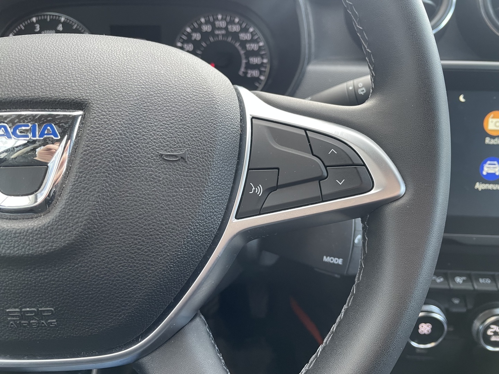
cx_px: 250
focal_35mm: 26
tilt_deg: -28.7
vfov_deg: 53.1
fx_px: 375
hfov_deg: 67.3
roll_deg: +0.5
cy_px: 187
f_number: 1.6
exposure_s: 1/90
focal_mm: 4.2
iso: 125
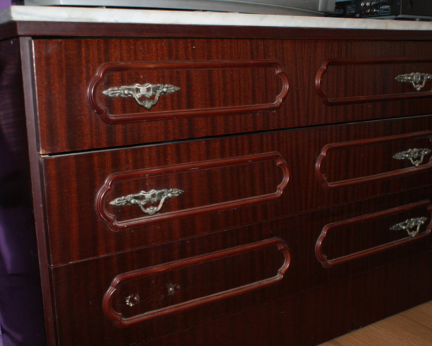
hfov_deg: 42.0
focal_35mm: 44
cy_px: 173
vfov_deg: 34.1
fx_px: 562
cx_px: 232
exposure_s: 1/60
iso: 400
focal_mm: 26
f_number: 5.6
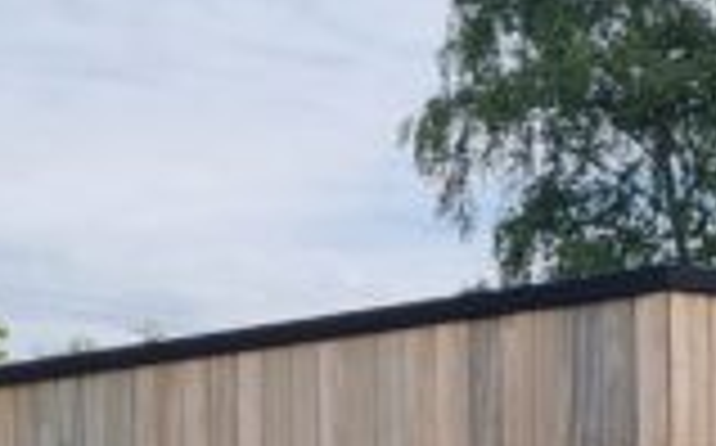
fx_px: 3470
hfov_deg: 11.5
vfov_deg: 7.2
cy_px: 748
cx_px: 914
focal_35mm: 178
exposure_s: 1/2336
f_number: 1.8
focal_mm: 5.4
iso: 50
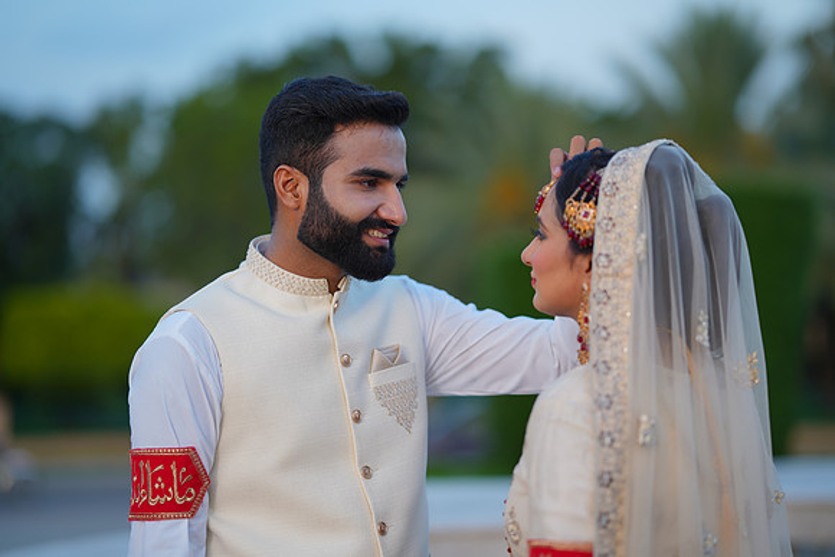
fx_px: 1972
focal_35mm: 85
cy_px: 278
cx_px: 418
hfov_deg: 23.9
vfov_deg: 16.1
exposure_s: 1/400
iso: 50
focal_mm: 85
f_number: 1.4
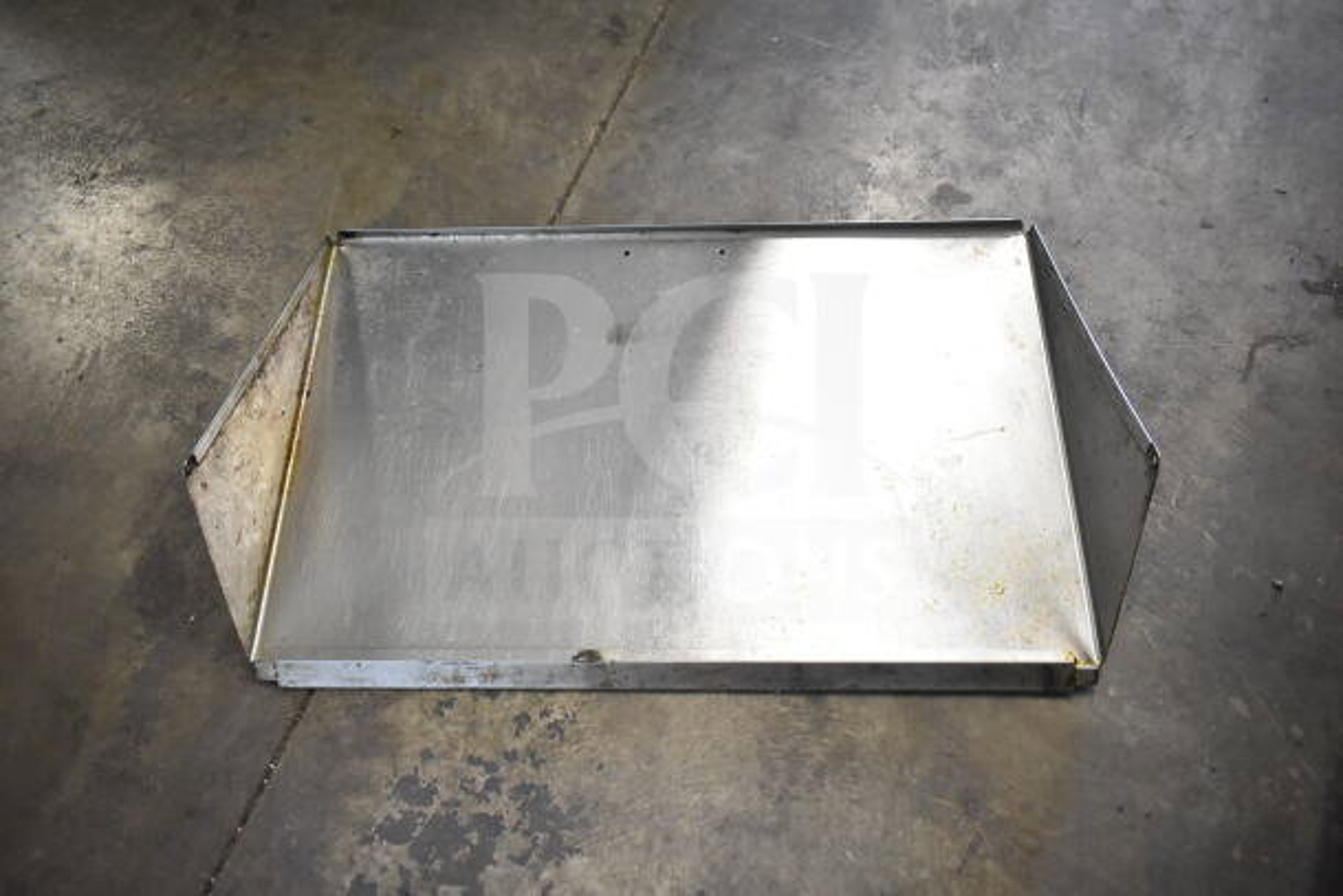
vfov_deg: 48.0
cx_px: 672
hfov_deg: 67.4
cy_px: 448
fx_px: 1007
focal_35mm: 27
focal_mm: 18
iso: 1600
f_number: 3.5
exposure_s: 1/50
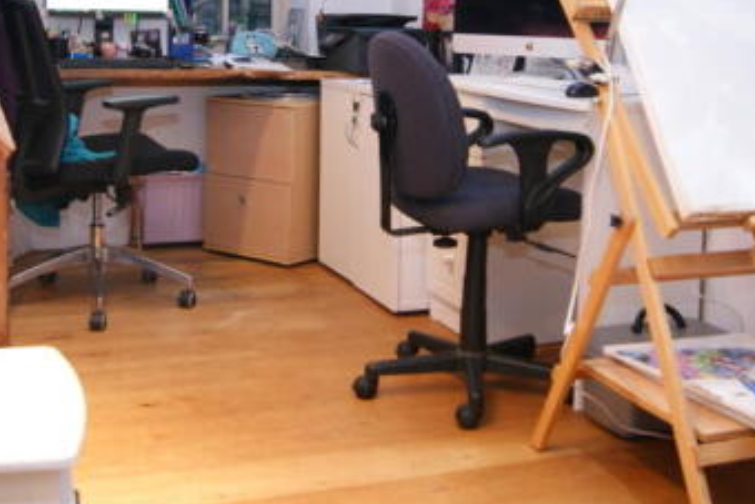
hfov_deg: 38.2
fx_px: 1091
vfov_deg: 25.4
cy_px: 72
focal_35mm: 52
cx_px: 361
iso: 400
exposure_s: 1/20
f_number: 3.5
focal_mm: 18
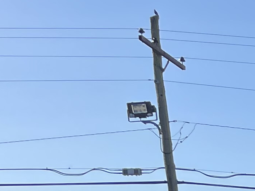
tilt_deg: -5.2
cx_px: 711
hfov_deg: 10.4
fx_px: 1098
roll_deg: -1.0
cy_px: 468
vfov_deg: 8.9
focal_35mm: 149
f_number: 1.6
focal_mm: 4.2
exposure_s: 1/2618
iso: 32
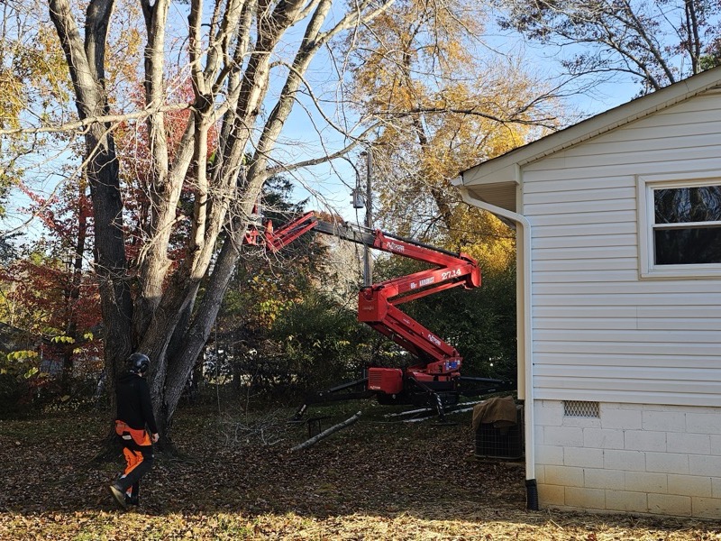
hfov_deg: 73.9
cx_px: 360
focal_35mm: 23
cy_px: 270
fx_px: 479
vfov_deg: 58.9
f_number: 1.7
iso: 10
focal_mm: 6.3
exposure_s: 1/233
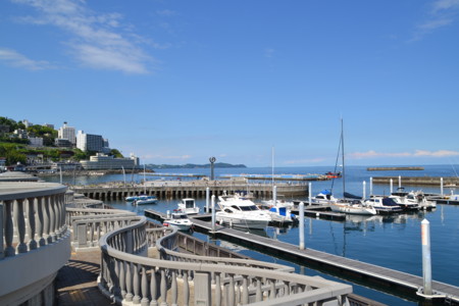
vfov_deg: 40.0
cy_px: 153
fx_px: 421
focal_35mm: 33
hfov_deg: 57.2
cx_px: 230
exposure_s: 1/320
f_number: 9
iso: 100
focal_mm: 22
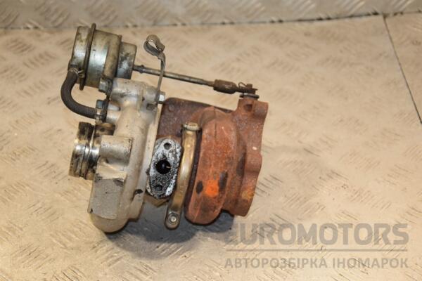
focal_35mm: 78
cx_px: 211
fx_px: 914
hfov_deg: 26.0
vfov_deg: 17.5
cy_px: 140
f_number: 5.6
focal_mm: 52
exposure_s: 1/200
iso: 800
********
→ Assigned task
What you return should match the records line for line, minus the pictures.

→ Answer to the problem
cx_px: 250
focal_35mm: 26
tilt_deg: -28.7
vfov_deg: 53.1
fx_px: 375
hfov_deg: 67.3
roll_deg: +0.5
cy_px: 187
f_number: 1.6
exposure_s: 1/90
focal_mm: 4.2
iso: 125
hfov_deg: 42.0
focal_35mm: 44
cy_px: 173
vfov_deg: 34.1
fx_px: 562
cx_px: 232
exposure_s: 1/60
iso: 400
focal_mm: 26
f_number: 5.6
fx_px: 3470
hfov_deg: 11.5
vfov_deg: 7.2
cy_px: 748
cx_px: 914
focal_35mm: 178
exposure_s: 1/2336
f_number: 1.8
focal_mm: 5.4
iso: 50
fx_px: 1972
focal_35mm: 85
cy_px: 278
cx_px: 418
hfov_deg: 23.9
vfov_deg: 16.1
exposure_s: 1/400
iso: 50
focal_mm: 85
f_number: 1.4
vfov_deg: 48.0
cx_px: 672
hfov_deg: 67.4
cy_px: 448
fx_px: 1007
focal_35mm: 27
focal_mm: 18
iso: 1600
f_number: 3.5
exposure_s: 1/50
hfov_deg: 38.2
fx_px: 1091
vfov_deg: 25.4
cy_px: 72
focal_35mm: 52
cx_px: 361
iso: 400
exposure_s: 1/20
f_number: 3.5
focal_mm: 18
tilt_deg: -5.2
cx_px: 711
hfov_deg: 10.4
fx_px: 1098
roll_deg: -1.0
cy_px: 468
vfov_deg: 8.9
focal_35mm: 149
f_number: 1.6
focal_mm: 4.2
exposure_s: 1/2618
iso: 32
hfov_deg: 73.9
cx_px: 360
focal_35mm: 23
cy_px: 270
fx_px: 479
vfov_deg: 58.9
f_number: 1.7
iso: 10
focal_mm: 6.3
exposure_s: 1/233
vfov_deg: 40.0
cy_px: 153
fx_px: 421
focal_35mm: 33
hfov_deg: 57.2
cx_px: 230
exposure_s: 1/320
f_number: 9
iso: 100
focal_mm: 22
focal_35mm: 78
cx_px: 211
fx_px: 914
hfov_deg: 26.0
vfov_deg: 17.5
cy_px: 140
f_number: 5.6
focal_mm: 52
exposure_s: 1/200
iso: 800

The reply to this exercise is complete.